• _WORK INSTRUCTIONS_
Within the listing below, show every line that contains the word "besoin".

• _EXCERPTED DATA_
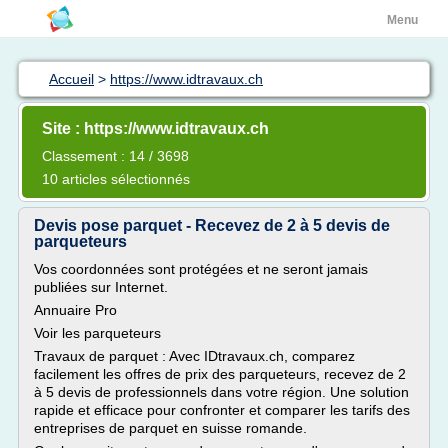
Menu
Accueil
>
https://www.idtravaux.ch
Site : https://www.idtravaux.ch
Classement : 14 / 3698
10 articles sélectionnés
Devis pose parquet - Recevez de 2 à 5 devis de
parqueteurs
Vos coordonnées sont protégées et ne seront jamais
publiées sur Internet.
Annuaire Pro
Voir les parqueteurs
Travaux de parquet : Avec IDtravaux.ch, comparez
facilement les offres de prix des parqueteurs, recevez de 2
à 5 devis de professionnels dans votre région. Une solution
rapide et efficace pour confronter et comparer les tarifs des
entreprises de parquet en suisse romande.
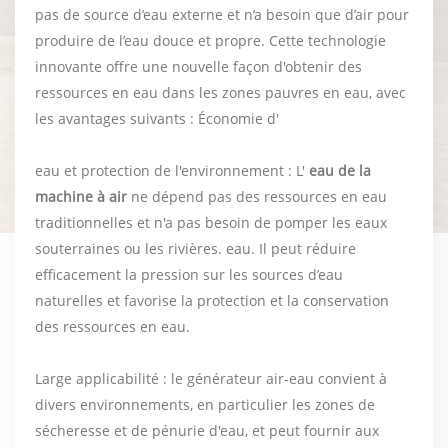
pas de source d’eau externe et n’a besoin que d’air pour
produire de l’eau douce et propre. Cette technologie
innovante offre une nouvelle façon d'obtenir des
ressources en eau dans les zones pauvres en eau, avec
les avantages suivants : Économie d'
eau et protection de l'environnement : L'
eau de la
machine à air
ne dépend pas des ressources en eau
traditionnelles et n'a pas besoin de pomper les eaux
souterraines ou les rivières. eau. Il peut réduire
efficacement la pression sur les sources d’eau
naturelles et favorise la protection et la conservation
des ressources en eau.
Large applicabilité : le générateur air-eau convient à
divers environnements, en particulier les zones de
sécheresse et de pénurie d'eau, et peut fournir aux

* * *

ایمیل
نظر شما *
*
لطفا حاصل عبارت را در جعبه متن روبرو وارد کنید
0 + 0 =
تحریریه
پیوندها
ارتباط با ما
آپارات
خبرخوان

• _SOLUTION TO THE PROBLEM_
pas de source d’eau externe et n’a besoin que d’air pour
traditionnelles et n'a pas besoin de pomper les eaux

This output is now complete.